The second loop then refers to this query as source, and does exactly the same, etc.

 

There are still some issues though.

One is that I don't know when to stop the chain, or how to make it loop until a certain condition is reached.

The other is that the data I end up with is correct, but incomplete.

My result:

bartvana_0-1631987904943.png

The desired result:

bartvana_1-1631987933142.png

So I end up with all the products that have no children, in the correct quantities, but all the upstream products are missing.

 

Any help, even just high-level in terms of a strategy that would work or a point that I'm missing, would be greatly appreciated!

@bartvana 

 

Like I mentioned before, you have to normalize the lowest unit of measure for each part in order to accurately cost them for example:

If you ordered tires for the toy car, when you order toy car tires, how much is in a box of tires, and how much does a box cost you.  So if the box of toy car tires costs 100 per box contains 100 tires per box you divide it cost / qty = 1.00 for each tire x 4 for each toy car that's 4.00 per toy car x number of toy car you're going to manufacture = 400.00 per 100 toy cars

 

so you're data model lacks that table the costing table for each part of one product.

It might be me but I still don't follow, I'm not trying to calculate the cost, I'm trying to calculate quantities only.
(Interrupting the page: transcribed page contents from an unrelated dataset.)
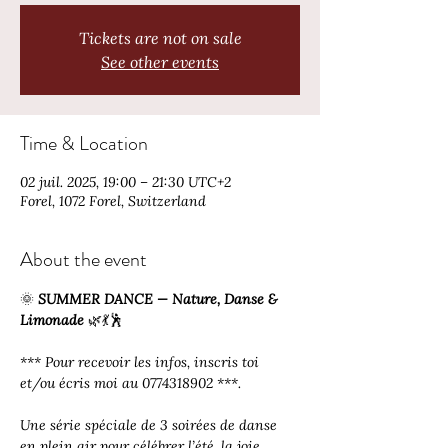
Tickets are not on sale
See other events
Time & Location
02 juil. 2025, 19:00 – 21:30 UTC+2
Forel, 1072 Forel, Switzerland
About the event
🌞 
SUMMER DANCE — Nature, Danse & 
Limonade
 🌿💃🕺
*** Pour recevoir les infos, inscris toi 
et/ou écris moi au 0774318902 ***. 
Une série spéciale de 3 soirées de danse 
en plein air pour célébrer l’été, la joie 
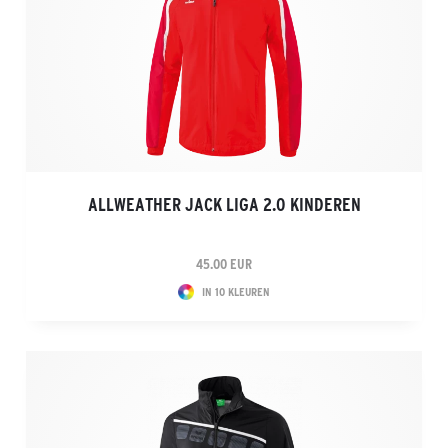
ALLWEATHER JACK LIGA 2.0 KINDEREN
45.00 EUR
IN 10 KLEUREN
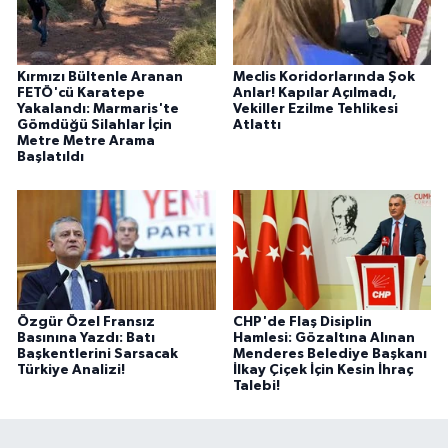
Kırmızı Bültenle Aranan
Meclis Koridorlarında Şok
FETÖ'cü Karatepe
Anlar! Kapılar Açılmadı,
Yakalandı: Marmaris'te
Vekiller Ezilme Tehlikesi
Gömdüğü Silahlar İçin
Atlattı
Metre Metre Arama
Başlatıldı
Özgür Özel Fransız
CHP'de Flaş Disiplin
Basınına Yazdı: Batı
Hamlesi: Gözaltına Alınan
Başkentlerini Sarsacak
Menderes Belediye Başkanı
Türkiye Analizi!
İlkay Çiçek İçin Kesin İhraç
Talebi!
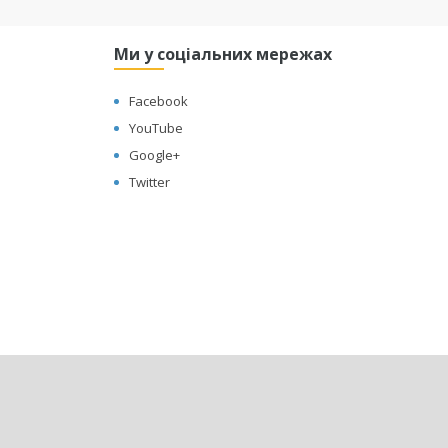
Ми у соціальних мережах
Facebook
YouTube
Google+
Twitter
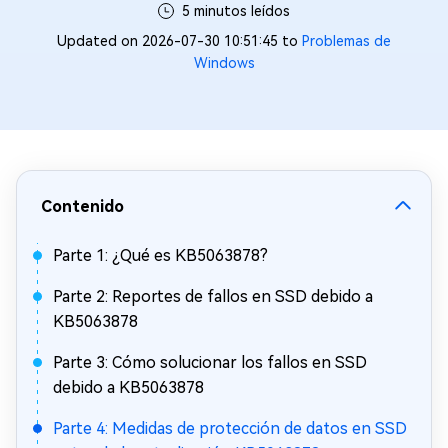
5 minutos leídos
Updated on 2026-07-30 10:51:45 to
Problemas de
Windows
Contenido
Parte 1: ¿Qué es KB5063878?
Parte 2: Reportes de fallos en SSD debido a
KB5063878
Parte 3: Cómo solucionar los fallos en SSD
debido a KB5063878
Parte 4: Medidas de protección de datos en SSD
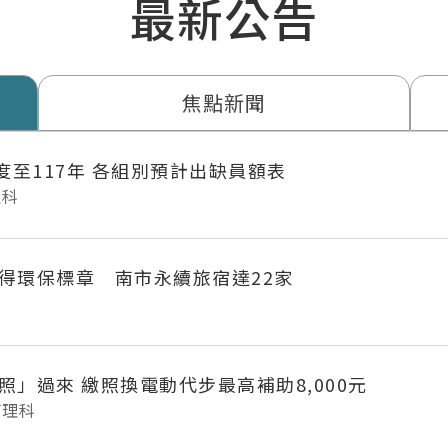
最新公告
焦點新聞
年度至117年 各組別預計出缺員額表
理科
得環保標章 南市永續旅宿達22家
府城長輩「照」過來 繳照換電動代步最高補助8,000元
管理科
So in this case the lowest unit of measure would be, for each product, 1. (1 unit).
1 best response

Accepted Solutions
best response confirmed by bartvana (Iron Contributor)
Solution

@bartvana 

I didn't dive a deep into calculations, here is only suggestion for iterations.

We keep as it is now tBOM and tCalc1.

Levels are iterated by fntCalcQty:

( tCalc as table, tBasis as table, tAccumulate as table ) =>

let
    nextLevel = fnCalc( tCalc, tBasis ),
    addTable = Table.Combine( {tAccumulate, nextLevel} )

in
    if  Table.RowCount( nextLevel ) = 0
    then tAccumulate
    else fntCalcQty (nextLevel, tBasis, addTable)

It iterates till first empty table appears.

Final result is calculated as

let
    Source = fntCalcQty( tCalc1, tBOM, tCalc1),
    addSales = Table.Combine( {Source, tSalesRenamed} ), 
    #"Grouped Rows" = Table.Group(
        addSales, {"Subpart"},
        {{"TotalQty", each List.Sum([TotalQty]), type nullable number}}
    ),
    #"Sorted Rows" = Table.Sort(#"Grouped Rows",{{"Subpart", Order.Ascending}})
in
    #"Sorted Rows"

Above is in Variant 03 group in attached.